Dataset entries:
——
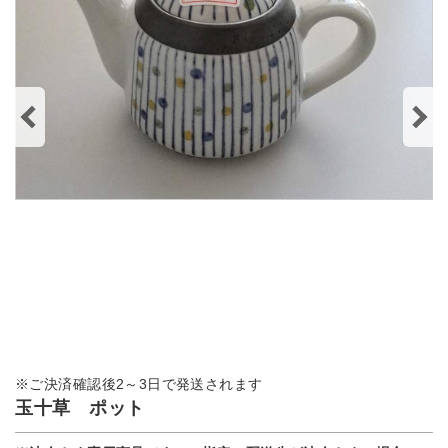
※ご決済確認後2～3日で発送されます
玉十草 ポット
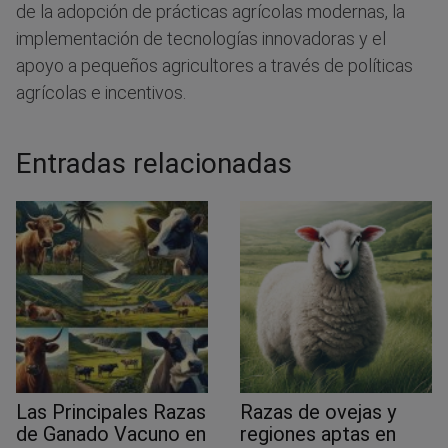
de la adopción de prácticas agrícolas modernas, la
implementación de tecnologías innovadoras y el
apoyo a pequeños agricultores a través de políticas
agrícolas e incentivos.
Entradas relacionadas
Las Principales Razas
Razas de ovejas y
de Ganado Vacuno en
regiones aptas en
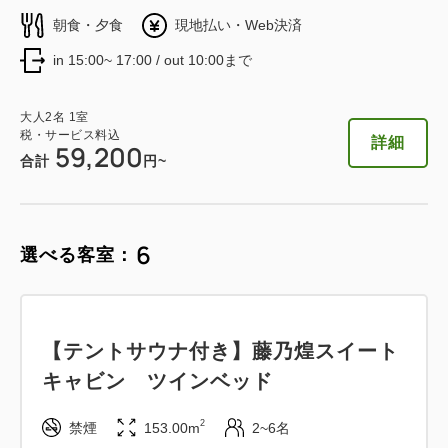
税・サービス料込
朝食・夕食
現地払い・Web決済
54,200
会員価格
円~
税・サービス料込
in 15:00~ 17:00 / out 10:00まで
48,400
会員価格
円~
大人
2
名
1
室
税・サービス料込
56,400
大人
2
名
1
室
合計
円~
税・サービス料込
大人
2
名
1
室
50,600
合計
円~
税・サービス料込
詳細
59,200
合計
円~
詳細
日付を選択
詳細
日付を選択
6
選べる客室：
グランピングドームテント ハリウッ
【テントサウナ付き】藤乃煌スイート
ドツイン
キャビン ツインベッド
2
禁煙
67.00m
2~4名
2
禁煙
153.00m
2~6名
セミダブル×2
Wi-Fiあり（無料）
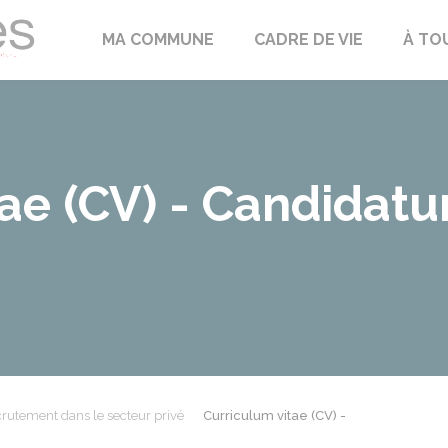
Échilleuses
MA COMMUNE
CADRE DE VIE
À TO
ae (CV) - Candidatur
rutement dans le secteur privé
Curriculum vitae (CV) -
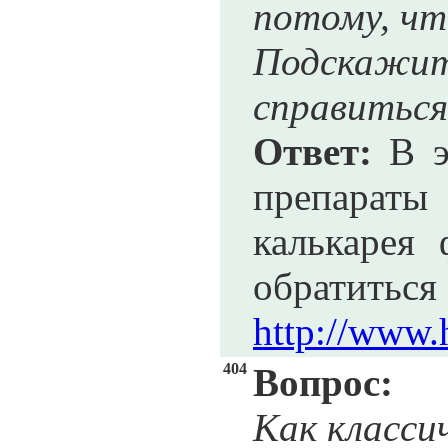
потому, что
Подскаж
справитьс
Ответ:
В э
препарат
калькарея 
обрати
http://www.
404
Вопрос:
Как класcи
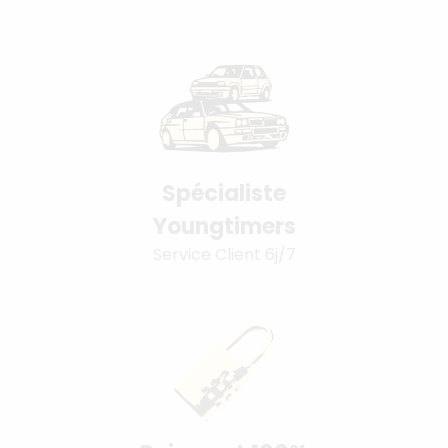
Spécialiste
Youngtimers
Service Client 6j/7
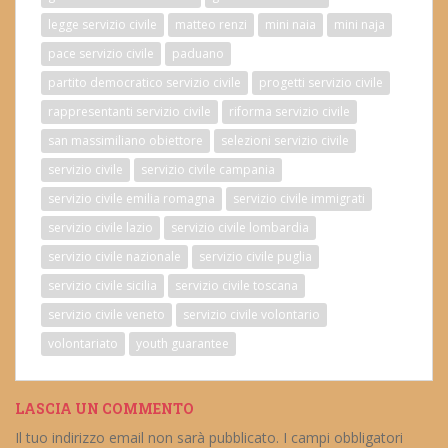
legge servizio civile
matteo renzi
mini naia
mini naja
pace servizio civile
paduano
partito democratico servizio civile
progetti servizio civile
rappresentanti servizio civile
riforma servizio civile
san massimiliano obiettore
selezioni servizio civile
servizio civile
servizio civile campania
servizio civile emilia romagna
servizio civile immigrati
servizio civile lazio
servizio civile lombardia
servizio civile nazionale
servizio civile puglia
servizio civile sicilia
servizio civile toscana
servizio civile veneto
servizio civile volontario
volontariato
youth guarantee
LASCIA UN COMMENTO
Il tuo indirizzo email non sarà pubblicato.
I campi obbligatori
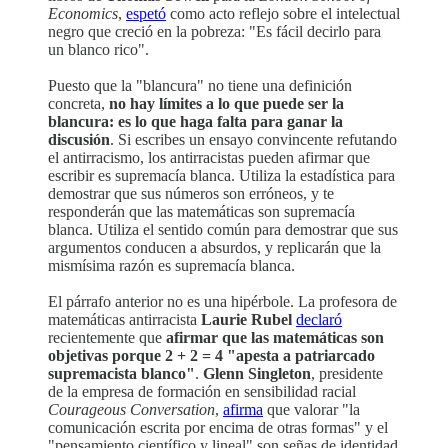
Economics
,
espetó
como acto reflejo sobre el intelectual
negro que creció en la pobreza: "Es fácil decirlo para
un blanco rico".
Puesto que la "blancura" no tiene una definición
concreta,
no hay límites a lo que puede ser la
blancura: es lo que haga falta para ganar la
discusión
. Si escribes un ensayo convincente refutando
el antirracismo, los antirracistas pueden afirmar que
escribir es supremacía blanca. Utiliza la estadística para
demostrar que sus números son erróneos, y te
responderán que las matemáticas son supremacía
blanca. Utiliza el sentido común para demostrar que sus
argumentos conducen a absurdos, y replicarán que la
mismísima razón es supremacía blanca.
El párrafo anterior no es una hipérbole. La profesora de
matemáticas antirracista
Laurie Rubel
declaró
recientemente que
afirmar que las matemáticas son
objetivas porque 2 + 2 = 4 "apesta a patriarcado
supremacista blanco"
.
Glenn Singleton
, presidente
de la empresa de formación en sensibilidad racial
Courageous Conversation
,
afirma
que valorar "la
comunicación escrita por encima de otras formas" y el
"pensamiento científico y lineal" son señas de identidad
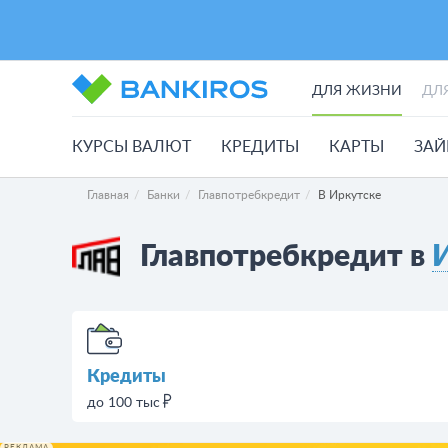
ДЛЯ ЖИЗНИ
ДЛ
КУРСЫ ВАЛЮТ
КРЕДИТЫ
КАРТЫ
ЗА
Главная
Банки
Главпотребкредит
В Иркутске
Главпотребкредит в
Кредиты
до 100 тыс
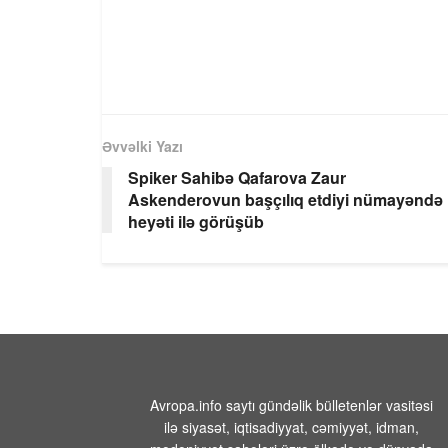
Əvvəlki Yazı
Spiker Sahibə Qafarova Zaur
Askenderovun başçılıq etdiyi nümayəndə
heyəti ilə görüşüb
Avropa.info saytı gündəlik bülletenlər vasitəsi
ilə siyasət, iqtisadiyyat, cəmiyyət, idman,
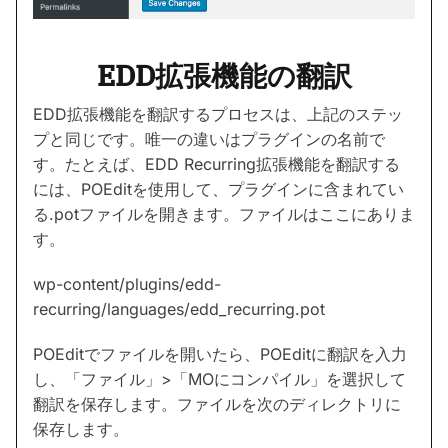
EDD拡張機能の翻訳
EDD拡張機能を翻訳するプロセスは、上記のステッ
プと同じです。唯一の違いはプラグインの名前で
す。たとえば、EDD Recurring拡張機能を翻訳する
には、POEditを使用して、プラグインに含まれてい
る.potファイルを開きます。ファイルはここにありま
す。
wp-content/plugins/edd-
recurring/languages/edd_recurring.pot
POEditでファイルを開いたら、POEditに翻訳を入力
し、「ファイル」>「MOにコンパイル」を選択して
翻訳を保存します。ファイルを次のディレクトリに
保存します。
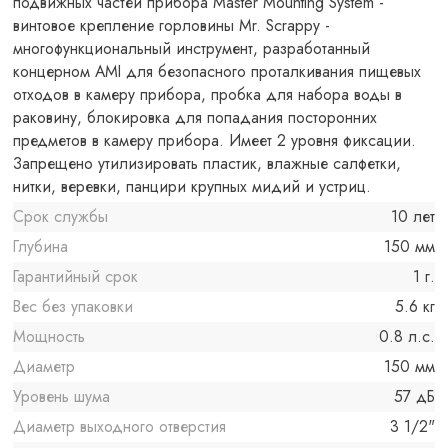
подвижных частей прибора Master Mounting System -
винтовое крепление горловины Mr. Scrappy -
многофункциональный инструмент, разработанный
концерном AMI для безопасного проталкивания пищевых
отходов в камеру прибора, пробка для набора воды в
раковину, блокировка для попадания посторонних
предметов в камеру прибора. Имеет 2 уровня фиксации.
Запрещено утилизировать пластик, влажные салфетки,
нитки, веревки, панцири крупных мидий и устриц.
Срок службы
10 лет
Глубина
150 мм
Гарантийный срок
1 г.
Вес без упаковки
5.6 кг
Мощность
0.8 л.с.
Диаметр
150 мм
Уровень шума
57 дБ
Диаметр выходного отверстия
3 1/2"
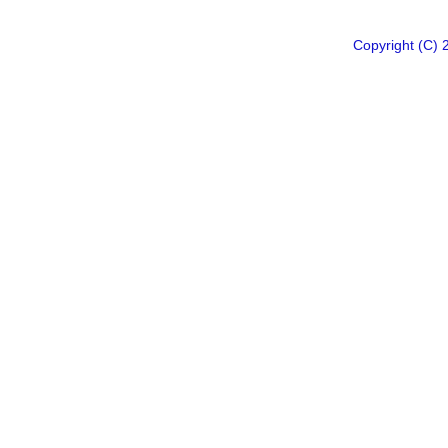
Copyright 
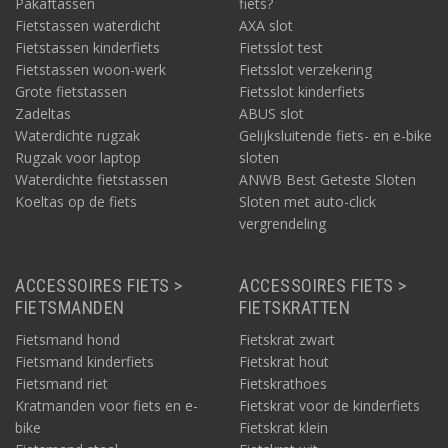
Pakaftassen
fiets?
Fietstassen waterdicht
AXA slot
Fietstassen kinderfiets
Fietsslot test
Fietstassen woon-werk
Fietsslot verzekering
Grote fietstassen
Fietsslot kinderfiets
Zadeltas
ABUS slot
Waterdichte rugzak
Gelijksluitende fiets- en e-bike
Rugzak voor laptop
sloten
Waterdichte fietstassen
ANWB Best Geteste Sloten
Koeltas op de fiets
Sloten met auto-click
vergrendeling
ACCESSOIRES FIETS >
ACCESSOIRES FIETS >
FIETSMANDEN
FIETSKRATTEN
Fietsmand hond
Fietskrat zwart
Fietsmand kinderfiets
Fietskrat hout
Fietsmand riet
Fietskrathoes
Kratmanden voor fiets en e-
Fietskrat voor de kinderfiets
bike
Fietskrat klein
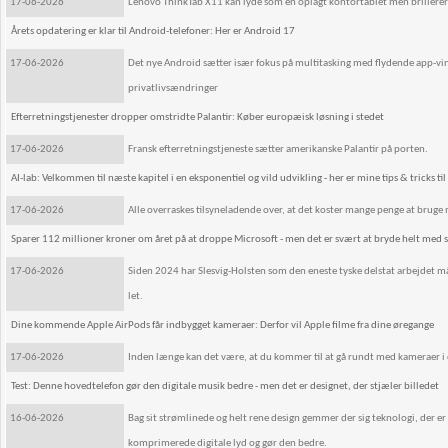
17-06-2026
Lenovo ThinkTab X11 kan lyde som en oplagt kontortablet men brillerer 
Årets opdatering er klar til Android-telefoner: Her er Android 17
17-06-2026
Det nye Android sætter især fokus på multitasking med flydende app-vi
privatlivsændringer
Efterretningstjenester dropper omstridte Palantir: Køber europæisk løsning i stedet
17-06-2026
Fransk efterretningstjeneste sætter amerikanske Palantir på porten.
AI-lab: Velkommen til næste kapitel i en eksponentiel og vild udvikling - her er mine tips & tricks til 
17-06-2026
Alle overraskes tilsyneladende over, at det koster mange penge at bruge ma
Sparer 112 millioner kroner om året på at droppe Microsoft - men det er svært at bryde helt med 
17-06-2026
Siden 2024 har Slesvig-Holsten som den eneste tyske delstat arbejdet m
let.
Dine kommende Apple AirPods får indbygget kameraer: Derfor vil Apple filme fra dine øregange
17-06-2026
Inden længe kan det være, at du kommer til at gå rundt med kameraer i di
Test: Denne hovedtelefon gør den digitale musik bedre - men det er designet, der stjæler billedet
16-06-2026
Bag sit strømlinede og helt rene design gemmer der sig teknologi, der er
komprimerede digitale lyd og gør den bedre.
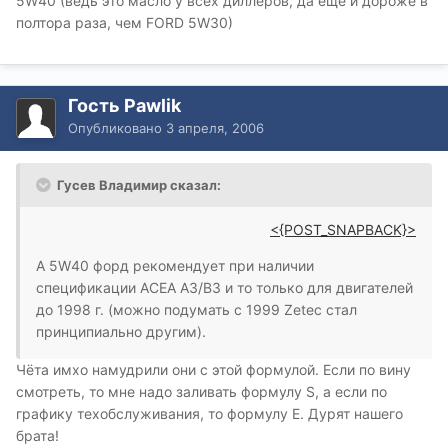
5W40 (ведь это масло у всех диллеров, да еще и дороже в
полтора раза, чем FORD 5W30)
Гость Pawlik
Опубликовано
3 апреля, 2006
Гусев Владимир сказал:
<{POST_SNAPBACK}>
А 5W40 форд рекомендует при наличии
спецификации ACEA A3/B3 и то только для двигателей
до 1998 г. (можно подумать с 1999 Zetec стал
принципиально другим).
Чёта имхо намудрили они с этой формулой. Если по вину
смотреть, то мне надо заливать формулу S, а если по
графику техобслуживания, то формулу E. Дурят нашего
брата!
——
Exercise aim:
A word-for-word copy of the lines above from the one with "partito democratico servizio civile" through the one with "servizio civile toscana", inclusive, is the only output wanted.

Task solution:
partito democratico servizio civile
progetti servizio civile
rappresentanti servizio civile
riforma servizio civile
san massimiliano obiettore
selezioni servizio civile
servizio civile
servizio civile campania
servizio civile emilia romagna
servizio civile immigrati
servizio civile lazio
servizio civile lombardia
servizio civile nazionale
servizio civile puglia
servizio civile sicilia
servizio civile toscana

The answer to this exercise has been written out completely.